People in Oregon who are arrested while in the possession of small amounts of drugs will no longer face felony charges. Oregon Governor Kate Brown signed HB 2355 into law on Tuesday, reducing the classification of possession of certain quantities of drugs from a felony to a misdemeanor.
Individuals convicted of the misdemeanor now face up to one year in prison. Prior to this move, those same individuals faced up to five years in prison for possession of any amount of cocaine and methamphetamine, and up to 10 years for heroin and MDMA, according to the Huffington Post.
Per the new law, individuals may be charged with a misdemeanor if they are found to be in the possession of less than two grams of cocaine or methamphetamine, less than one gram of heroin, less than 40 pills of oxycodone, less than one gram or five pills of MDMA (also known as ecstasy), or less than 40 units of LSD. Individuals possessing larger amounts of those drugs can still face felony charges.
The law also contains a provision to combat profiling of people “based solely on the individual’s real or perceived age, race, ethnicity, color, national origin, language, sex, gender identity, sexual orientation, political affiliation, religion, homelessness or disability.”
In 2014, California became the first state to defelonize minor drug crimes after voters approved Proposition 47. The ballot measure also included the reclassification of other felonies such as certain theft and fraud charges as misdemeanors.

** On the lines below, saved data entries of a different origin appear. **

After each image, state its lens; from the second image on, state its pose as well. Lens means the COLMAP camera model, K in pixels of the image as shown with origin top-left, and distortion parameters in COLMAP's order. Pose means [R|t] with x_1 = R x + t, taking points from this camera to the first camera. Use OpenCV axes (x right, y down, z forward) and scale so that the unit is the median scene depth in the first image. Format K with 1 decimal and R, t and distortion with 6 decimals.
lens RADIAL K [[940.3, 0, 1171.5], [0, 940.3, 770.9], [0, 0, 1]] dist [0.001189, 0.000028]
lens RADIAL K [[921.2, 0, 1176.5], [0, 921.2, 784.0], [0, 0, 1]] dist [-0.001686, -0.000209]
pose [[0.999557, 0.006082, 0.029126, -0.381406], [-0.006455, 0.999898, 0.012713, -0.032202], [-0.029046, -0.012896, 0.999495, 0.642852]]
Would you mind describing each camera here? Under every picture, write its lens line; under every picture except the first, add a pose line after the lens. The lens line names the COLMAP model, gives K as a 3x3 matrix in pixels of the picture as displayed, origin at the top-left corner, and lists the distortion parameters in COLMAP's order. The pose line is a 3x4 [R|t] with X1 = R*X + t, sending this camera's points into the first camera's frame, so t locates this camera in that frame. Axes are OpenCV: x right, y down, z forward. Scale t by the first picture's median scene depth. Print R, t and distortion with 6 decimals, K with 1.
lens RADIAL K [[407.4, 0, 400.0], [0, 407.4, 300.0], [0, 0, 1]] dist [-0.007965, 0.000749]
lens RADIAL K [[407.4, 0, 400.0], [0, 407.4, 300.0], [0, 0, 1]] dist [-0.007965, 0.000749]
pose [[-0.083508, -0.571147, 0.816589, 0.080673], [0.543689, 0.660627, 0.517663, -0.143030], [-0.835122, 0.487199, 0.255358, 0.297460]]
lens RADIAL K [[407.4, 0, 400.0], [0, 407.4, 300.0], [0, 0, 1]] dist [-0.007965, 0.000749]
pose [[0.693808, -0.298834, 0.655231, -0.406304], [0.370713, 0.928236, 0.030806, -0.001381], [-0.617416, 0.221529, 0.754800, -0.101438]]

In recent years, the U.S. federal government has begun to rethink sentences for some drug-related crimes. CBS reported in 2016 that more than 26,000 federal drug offenders had received shortened prison terms as a result of sentencing guidelines changes that the U.S. Sentencing Commission approved in 2014. The reevaluation of drug penalties is not just occurring in the U.S., but has become a global effort. Countries are working to lessen the power of organized crime and promote rehabilitative treatments for drug users.
Changes to federal drug policies in the U.S. may be slow to progress under Attorney General Jeff Sessions. But states like Oregon could play a significant role in ending the “war on drugs” through drug defelonization and rehabilitating drug users rather than imposing harsh penalties on them.